THE EXERCISE:
Rewrite the lines from the line with "Document page, 1654x930 pixels." to the line with "chart [677, 369, 976, 657]", replacing "bounding box" with "enclosing rectangle" and keeping everything else the same.

begin DATA LISTING

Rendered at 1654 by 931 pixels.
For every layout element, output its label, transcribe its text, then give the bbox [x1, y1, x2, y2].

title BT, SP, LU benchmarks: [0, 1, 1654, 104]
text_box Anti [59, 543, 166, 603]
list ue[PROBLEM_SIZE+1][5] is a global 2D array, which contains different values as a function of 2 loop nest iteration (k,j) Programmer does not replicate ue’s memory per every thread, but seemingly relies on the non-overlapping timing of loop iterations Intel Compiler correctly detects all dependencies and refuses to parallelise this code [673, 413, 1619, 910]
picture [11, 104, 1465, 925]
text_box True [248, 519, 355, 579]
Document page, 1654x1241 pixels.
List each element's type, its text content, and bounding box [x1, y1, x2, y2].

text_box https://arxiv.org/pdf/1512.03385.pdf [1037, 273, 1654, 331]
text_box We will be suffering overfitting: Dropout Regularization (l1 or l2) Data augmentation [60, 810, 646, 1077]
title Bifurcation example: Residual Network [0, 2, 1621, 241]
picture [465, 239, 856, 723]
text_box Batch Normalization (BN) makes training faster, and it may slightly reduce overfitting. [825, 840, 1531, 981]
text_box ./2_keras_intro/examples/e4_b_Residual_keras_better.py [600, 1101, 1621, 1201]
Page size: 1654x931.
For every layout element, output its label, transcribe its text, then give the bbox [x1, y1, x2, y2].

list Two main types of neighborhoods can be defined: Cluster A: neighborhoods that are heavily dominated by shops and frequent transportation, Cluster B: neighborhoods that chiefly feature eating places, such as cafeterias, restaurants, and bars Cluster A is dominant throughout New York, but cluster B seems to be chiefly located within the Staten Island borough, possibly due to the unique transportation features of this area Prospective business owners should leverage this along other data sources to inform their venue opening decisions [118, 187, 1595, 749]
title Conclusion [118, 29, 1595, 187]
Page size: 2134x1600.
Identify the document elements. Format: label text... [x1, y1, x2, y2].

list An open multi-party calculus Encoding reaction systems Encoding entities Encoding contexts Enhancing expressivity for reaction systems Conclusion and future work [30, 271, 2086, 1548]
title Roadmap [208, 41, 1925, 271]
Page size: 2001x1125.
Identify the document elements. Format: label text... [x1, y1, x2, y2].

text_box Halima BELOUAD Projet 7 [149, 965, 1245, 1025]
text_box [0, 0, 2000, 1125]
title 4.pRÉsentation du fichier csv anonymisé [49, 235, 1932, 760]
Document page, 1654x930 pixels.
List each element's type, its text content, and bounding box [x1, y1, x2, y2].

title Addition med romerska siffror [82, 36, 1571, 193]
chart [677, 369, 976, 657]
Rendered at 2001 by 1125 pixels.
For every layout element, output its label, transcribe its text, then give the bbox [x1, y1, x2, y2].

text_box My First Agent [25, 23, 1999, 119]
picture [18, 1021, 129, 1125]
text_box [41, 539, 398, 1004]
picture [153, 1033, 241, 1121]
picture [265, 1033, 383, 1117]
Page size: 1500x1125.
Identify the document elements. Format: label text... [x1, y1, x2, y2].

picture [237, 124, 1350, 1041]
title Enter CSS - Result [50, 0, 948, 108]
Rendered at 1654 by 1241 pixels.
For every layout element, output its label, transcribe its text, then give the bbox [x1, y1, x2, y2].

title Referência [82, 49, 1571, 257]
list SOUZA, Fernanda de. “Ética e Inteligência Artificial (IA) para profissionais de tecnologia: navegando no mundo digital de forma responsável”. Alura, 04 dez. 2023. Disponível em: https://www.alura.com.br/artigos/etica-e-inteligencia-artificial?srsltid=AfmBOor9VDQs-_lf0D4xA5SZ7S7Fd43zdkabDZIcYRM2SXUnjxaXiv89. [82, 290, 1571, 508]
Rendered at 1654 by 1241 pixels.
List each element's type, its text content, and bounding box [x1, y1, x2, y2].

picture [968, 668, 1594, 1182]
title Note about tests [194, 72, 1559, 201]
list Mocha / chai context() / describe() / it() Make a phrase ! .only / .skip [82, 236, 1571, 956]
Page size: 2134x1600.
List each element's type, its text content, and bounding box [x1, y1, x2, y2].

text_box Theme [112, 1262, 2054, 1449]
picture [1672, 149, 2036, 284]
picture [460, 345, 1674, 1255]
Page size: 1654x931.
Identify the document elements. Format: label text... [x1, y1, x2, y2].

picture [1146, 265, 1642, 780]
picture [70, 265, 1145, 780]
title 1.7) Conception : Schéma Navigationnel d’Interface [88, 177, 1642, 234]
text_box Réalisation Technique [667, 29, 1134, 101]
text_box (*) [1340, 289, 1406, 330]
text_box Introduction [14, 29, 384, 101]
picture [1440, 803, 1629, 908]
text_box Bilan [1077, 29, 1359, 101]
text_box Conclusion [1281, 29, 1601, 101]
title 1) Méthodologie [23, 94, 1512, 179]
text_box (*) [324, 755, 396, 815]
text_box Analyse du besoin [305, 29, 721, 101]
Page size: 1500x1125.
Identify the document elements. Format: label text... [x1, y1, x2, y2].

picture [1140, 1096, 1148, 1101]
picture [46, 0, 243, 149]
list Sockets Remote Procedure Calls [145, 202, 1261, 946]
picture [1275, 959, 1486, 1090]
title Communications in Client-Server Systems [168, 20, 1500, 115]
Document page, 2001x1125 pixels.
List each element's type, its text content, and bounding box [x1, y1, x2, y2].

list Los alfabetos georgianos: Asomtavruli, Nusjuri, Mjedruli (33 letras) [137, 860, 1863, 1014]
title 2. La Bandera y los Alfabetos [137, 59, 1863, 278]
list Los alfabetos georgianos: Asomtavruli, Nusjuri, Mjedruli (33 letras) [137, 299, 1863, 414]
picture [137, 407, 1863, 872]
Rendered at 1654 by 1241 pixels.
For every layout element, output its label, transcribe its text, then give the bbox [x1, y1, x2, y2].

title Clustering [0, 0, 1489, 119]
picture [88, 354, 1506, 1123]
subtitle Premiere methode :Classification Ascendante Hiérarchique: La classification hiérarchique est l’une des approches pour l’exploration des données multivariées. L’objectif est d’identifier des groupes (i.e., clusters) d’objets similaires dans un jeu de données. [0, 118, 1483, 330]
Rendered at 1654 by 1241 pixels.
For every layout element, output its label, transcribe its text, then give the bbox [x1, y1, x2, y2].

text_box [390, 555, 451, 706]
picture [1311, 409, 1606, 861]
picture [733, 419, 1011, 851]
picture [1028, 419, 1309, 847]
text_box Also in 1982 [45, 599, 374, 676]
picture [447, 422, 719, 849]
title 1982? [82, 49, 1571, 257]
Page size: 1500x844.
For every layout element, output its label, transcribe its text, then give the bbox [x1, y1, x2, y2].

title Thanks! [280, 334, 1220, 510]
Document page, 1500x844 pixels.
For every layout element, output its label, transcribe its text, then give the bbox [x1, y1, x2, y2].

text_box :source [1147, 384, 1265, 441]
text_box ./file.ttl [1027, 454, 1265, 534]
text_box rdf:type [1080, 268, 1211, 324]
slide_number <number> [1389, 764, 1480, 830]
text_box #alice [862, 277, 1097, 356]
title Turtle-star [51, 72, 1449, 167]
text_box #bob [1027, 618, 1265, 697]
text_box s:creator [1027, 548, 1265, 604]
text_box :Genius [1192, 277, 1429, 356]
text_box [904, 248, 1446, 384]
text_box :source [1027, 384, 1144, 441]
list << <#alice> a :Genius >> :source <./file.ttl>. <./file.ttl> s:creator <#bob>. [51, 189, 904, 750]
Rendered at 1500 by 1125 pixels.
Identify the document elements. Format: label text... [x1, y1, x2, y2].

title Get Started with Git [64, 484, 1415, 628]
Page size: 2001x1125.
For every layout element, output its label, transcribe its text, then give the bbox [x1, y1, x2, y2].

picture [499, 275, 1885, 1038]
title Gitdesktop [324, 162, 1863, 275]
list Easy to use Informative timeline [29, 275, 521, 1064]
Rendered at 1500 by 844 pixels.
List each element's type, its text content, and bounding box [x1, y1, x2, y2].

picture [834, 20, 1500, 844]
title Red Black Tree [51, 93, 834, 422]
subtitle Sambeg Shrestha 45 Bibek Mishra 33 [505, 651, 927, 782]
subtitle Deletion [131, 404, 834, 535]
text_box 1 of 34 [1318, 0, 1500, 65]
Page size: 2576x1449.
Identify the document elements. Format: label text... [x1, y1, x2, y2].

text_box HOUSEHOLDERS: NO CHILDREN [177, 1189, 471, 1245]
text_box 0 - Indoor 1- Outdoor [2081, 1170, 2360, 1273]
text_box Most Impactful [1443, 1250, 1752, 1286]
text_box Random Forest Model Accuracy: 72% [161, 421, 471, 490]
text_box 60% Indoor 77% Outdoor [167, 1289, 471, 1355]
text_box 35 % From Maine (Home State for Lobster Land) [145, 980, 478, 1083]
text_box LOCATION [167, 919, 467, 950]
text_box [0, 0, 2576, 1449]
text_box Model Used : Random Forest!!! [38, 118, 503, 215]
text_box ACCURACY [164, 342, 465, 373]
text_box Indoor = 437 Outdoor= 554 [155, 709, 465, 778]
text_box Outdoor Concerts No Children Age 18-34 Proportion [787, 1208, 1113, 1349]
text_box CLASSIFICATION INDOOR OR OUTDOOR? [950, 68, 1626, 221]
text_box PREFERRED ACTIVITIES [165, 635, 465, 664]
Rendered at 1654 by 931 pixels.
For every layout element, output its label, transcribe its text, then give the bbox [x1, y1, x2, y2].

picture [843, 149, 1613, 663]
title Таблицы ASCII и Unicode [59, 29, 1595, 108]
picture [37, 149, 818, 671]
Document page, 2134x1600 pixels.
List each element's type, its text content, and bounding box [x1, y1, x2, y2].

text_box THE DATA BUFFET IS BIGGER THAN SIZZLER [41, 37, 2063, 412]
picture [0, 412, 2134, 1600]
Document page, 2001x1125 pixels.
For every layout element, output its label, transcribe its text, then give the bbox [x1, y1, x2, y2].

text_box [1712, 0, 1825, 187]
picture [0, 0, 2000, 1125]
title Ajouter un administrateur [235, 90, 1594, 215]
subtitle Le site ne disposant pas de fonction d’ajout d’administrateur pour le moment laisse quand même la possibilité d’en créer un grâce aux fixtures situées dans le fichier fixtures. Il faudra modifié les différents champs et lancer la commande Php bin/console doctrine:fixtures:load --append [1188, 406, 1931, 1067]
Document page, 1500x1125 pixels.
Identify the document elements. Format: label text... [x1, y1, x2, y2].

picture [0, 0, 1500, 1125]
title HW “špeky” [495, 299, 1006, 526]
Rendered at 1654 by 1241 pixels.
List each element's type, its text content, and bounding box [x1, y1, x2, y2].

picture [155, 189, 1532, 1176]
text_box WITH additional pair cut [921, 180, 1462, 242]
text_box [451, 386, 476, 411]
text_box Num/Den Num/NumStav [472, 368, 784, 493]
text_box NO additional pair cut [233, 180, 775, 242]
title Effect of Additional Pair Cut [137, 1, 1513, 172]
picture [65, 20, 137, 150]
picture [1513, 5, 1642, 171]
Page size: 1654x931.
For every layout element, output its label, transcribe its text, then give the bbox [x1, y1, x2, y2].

end DATA LISTING

WRITTEN SOLUTION:
Document page, 1654x930 pixels.
List each element's type, its text content, and enclosing rectangle [x1, y1, x2, y2].

title Addition med romerska siffror [82, 36, 1571, 193]
chart [677, 369, 976, 657]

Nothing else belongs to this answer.